O que se segue no texto do João não interessa, francamente, para a discussão. Ele discorre sobre o Cristianismo, sobre o conceito de vontade em S. Agostinho e nas Confissões, no que demonstra a sua já conhecida erudição, mas não acrescenta mais ao debate. Aí o texto perde sentido, pelo menos como contraponto ao meu. Acredito, todavia, que o João Galamba o possa aproveitar para contraditar alguns dos seus colegas de blog.

O João Galamba distinguiu-me com um longo comentário sobre este meu post. Nele, eu abordava essencialmente o conceito randiano de individualismo, tendo deixado claro que, apesar dele ser muito útil à fundamentação liberal, não só não o esgotava, como até poderia ser, em muitos aspectos, insuficiente. Conto desenvolver o tema em próximos post.

Todavia, realcei também que o individualismo era um dos fundamentos do liberalismo. Ele reconhece no indivíduo, no homem individual e concreto, a única categoria sociologicamente identificável, com vontade própria, autonomia e racionalidade. Consequentemente, os agregados sociológicos tradicionais mais não são, na óptica liberal, do que a soma simples dos indivíduos que os compõem. Daí, para o liberalismo, a inexistência de conceitos políticos instrumentais, tais como a “vontade colectiva”, o “interesse público”, o “interesse comum”, etc. Em todos esses casos e em todas as decisões que eles invariavelmente comportam, é sempre um homem, ou um grupo restrito de homens, quem toma a decisão e enuncia o que supostamente é comum a todos. Frequentemente, à sombra de tais fundamentos são tomadas as decisões mais arbitrárias, intolerantes e despóticas, quantas vezes em defesa do interesse próprio e muito restrito de quem governa. E não é necessário percorrer a história do totalitarismo para encontrarmos exemplos. Eles são bem visíveis, todos os dias, nos regimes e nos governos democráticos.

Em face disto, o que me respondeu o João Galamba?
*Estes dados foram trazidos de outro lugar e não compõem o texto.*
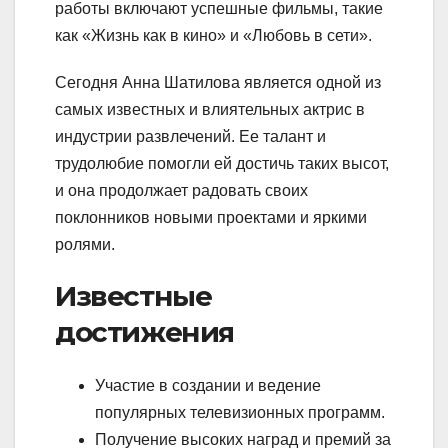
работы включают успешные фильмы, такие
как «Жизнь как в кино» и «Любовь в сети».
Сегодня Анна Шатилова является одной из
самых известных и влиятельных актрис в
индустрии развлечений. Ее талант и
трудолюбие помогли ей достичь таких высот,
и она продолжает радовать своих
поклонников новыми проектами и яркими
ролями.
Известные
достижения
Участие в создании и ведение
популярных телевизионных программ.
Получение высоких наград и премий за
Essencialmente, se bem o interpretei, que o indivíduo só existe em sociedade, e que esta o precede na sua identificação enquanto homem. A ser isto, esta afirmação parece-me absolutamente pacífica, pelo menos desde Aristóteles. Os liberais não só a não negam, como a reafirmam: o habitat próprio do homem é a sociedade, em contacto livre e espontâneo com o outro. A isto, chamam os liberais “mercado”, sensu lato, claro está.
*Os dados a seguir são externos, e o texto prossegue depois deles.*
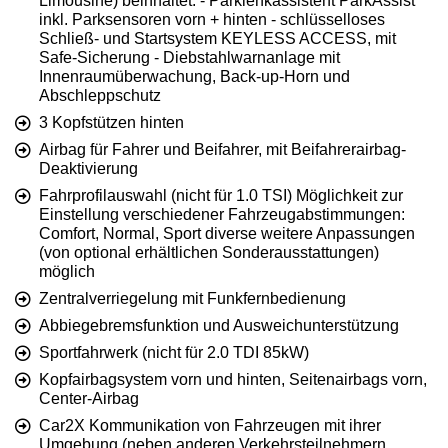
Limousine) beinhaltet: - Parklenkassistent ParkAssist
inkl. Parksensoren vorn + hinten - schlüsselloses
Schließ- und Startsystem KEYLESS ACCESS, mit
Safe-Sicherung - Diebstahlwarnanlage mit
Innenraumüberwachung, Back-up-Horn und
Abschleppschutz
3 Kopfstützen hinten
Airbag für Fahrer und Beifahrer, mit Beifahrerairbag-
Deaktivierung
Fahrprofilauswahl (nicht für 1.0 TSI) Möglichkeit zur
Einstellung verschiedener Fahrzeugabstimmungen:
Comfort, Normal, Sport diverse weitere Anpassungen
(von optional erhältlichen Sonderausstattungen)
möglich
Zentralverriegelung mit Funkfernbedienung
Abbiegebremsfunktion und Ausweichunterstützung
Sportfahrwerk (nicht für 2.0 TDI 85kW)
Kopfairbagsystem vorn und hinten, Seitenairbags vorn,
Center-Airbag
Car2X Kommunikation von Fahrzeugen mit ihrer
Umgebung (neben anderen Verkehrsteilnehmern,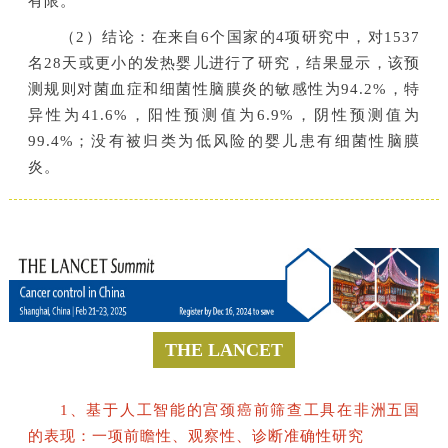
有限。
（2）结论：在来自6个国家的4项研究中，对1537
名28天或更小的发热婴儿进行了研究，结果显示，该预
测规则对菌血症和细菌性脑膜炎的敏感性为94.2%，特
异性为41.6%，阳性预测值为6.9%，阴性预测值为
99.4%；没有被归类为低风险的婴儿患有细菌性脑膜
炎。
THE LANCET
1、基于人工智能的宫颈癌前筛查工具在非洲五国
的表现：一项前瞻性、观察性、诊断准确性研究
Esta elementar constatação, que partilho plenamente com o João, já me parece estar em absoluta contradição com uma outra do mesmo texto. Escreve ele: “o indivíduo não é uma realidade fixa dotada de uma vontade; ele é um projecto por realizar, situado num determinado contexto cultural.” Apesar de ser um vício relativamente comum a uma certa esquerda, o de afirmar que o homem é um mero produto do contexto social (o que o João, julgo que sem o ter discernido com clareza, acaba por afirmar), parece-me existir um hiato lógico insuperável entre o esvaziamento do indivíduo e a sua consagração como animal social. Afinal, em sociedade, na dita “relação” com o outro e com “a realidade que lhe é exterior”, ele age de que maneira? Por estímulos, tal como o cão do Pavlov? Ou pela razão, pela vontade, pela sua liberdade e consciência interior, ou seja, pelo livre-arbítrio de que é obviamente dotado? Para a tese do João manter alguma coerência, conviria esclarecer este ponto.
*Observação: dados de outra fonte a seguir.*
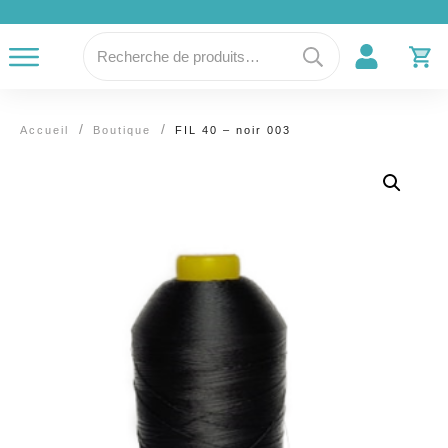
Recherche
pour :
/
/
Accueil
Boutique
FIL 40 – noir 003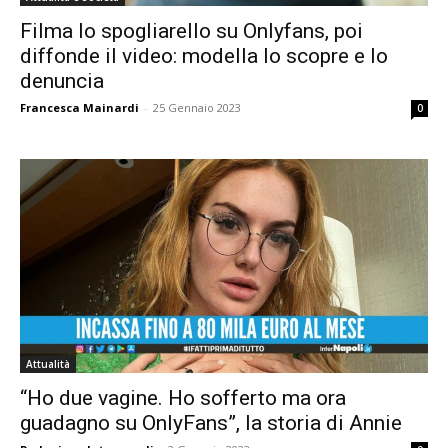
Filma lo spogliarello su Onlyfans, poi
diffonde il video: modella lo scopre e lo
denuncia
Francesca Mainardi
-
25 Gennaio 2023
0
Attualità
“Ho due vagine. Ho sofferto ma ora
guadagno su OnlyFans”, la storia di Annie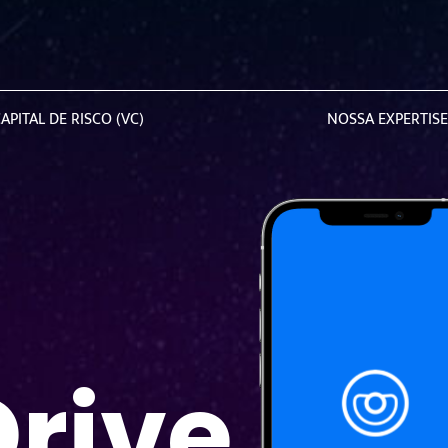
APITAL DE RISCO (VC)
NOSSA EXPERTISE
Drive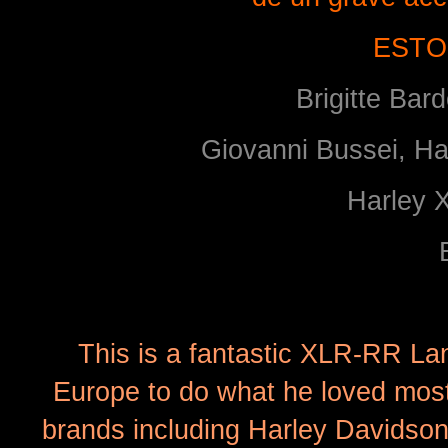
ESTO
Brigitte Bar
Giovanni Bussei, H
Harley 
This is a fantastic XLR-RR La
Europe to do what he loved most
brands including Harley Davidson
O que se segue no texto do João não interessa, francamente, para a discussão. Ele discorre sobre o Cristianismo, sobre o conceito de vontade em S. Agostinho e nas Confissões, no que demonstra a sua já conhecida erudição, mas não acrescenta mais ao debate. Aí o texto perde sentido, pelo menos como contraponto ao meu. Acredito, todavia, que o João Galamba o possa aproveitar para contraditar alguns dos seus colegas de blog.